Work order:
Lines from the line with "Sábado, 8 de Agosto de 2026" to the line with "publicada en la edición Nº 9 de Psicoaná" in the entries below, and only those, must be output exactly, with both ends included.

[Page images and extracted text]
══════════════════════════════
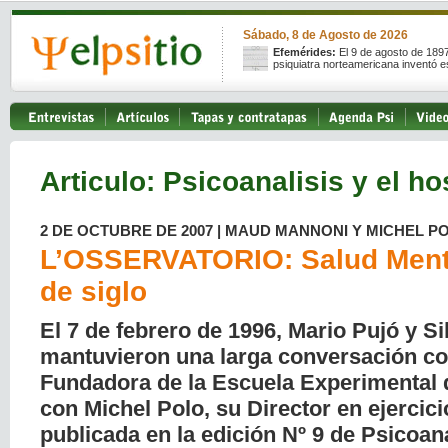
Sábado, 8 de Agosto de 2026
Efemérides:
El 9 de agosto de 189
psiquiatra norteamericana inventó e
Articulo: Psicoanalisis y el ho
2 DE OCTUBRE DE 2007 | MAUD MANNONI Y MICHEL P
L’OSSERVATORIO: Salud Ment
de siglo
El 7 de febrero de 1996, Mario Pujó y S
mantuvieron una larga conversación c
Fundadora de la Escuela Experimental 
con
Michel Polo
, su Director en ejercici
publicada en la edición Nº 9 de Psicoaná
══════════════════════════════
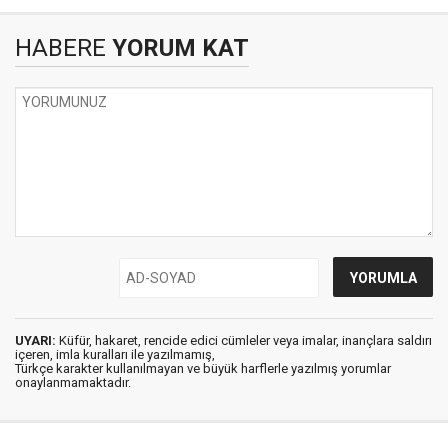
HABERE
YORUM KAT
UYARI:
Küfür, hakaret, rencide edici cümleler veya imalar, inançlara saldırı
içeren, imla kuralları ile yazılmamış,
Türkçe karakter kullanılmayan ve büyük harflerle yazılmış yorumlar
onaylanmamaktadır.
══════════════════════════════
Output below:
Sábado, 8 de Agosto de 2026
Efemérides:
El 9 de agosto de 189
psiquiatra norteamericana inventó e
Articulo: Psicoanalisis y el ho
2 DE OCTUBRE DE 2007 | MAUD MANNONI Y MICHEL P
L’OSSERVATORIO: Salud Ment
de siglo
El 7 de febrero de 1996, Mario Pujó y S
mantuvieron una larga conversación c
Fundadora de la Escuela Experimental 
con
Michel Polo
, su Director en ejercici
publicada en la edición Nº 9 de Psicoaná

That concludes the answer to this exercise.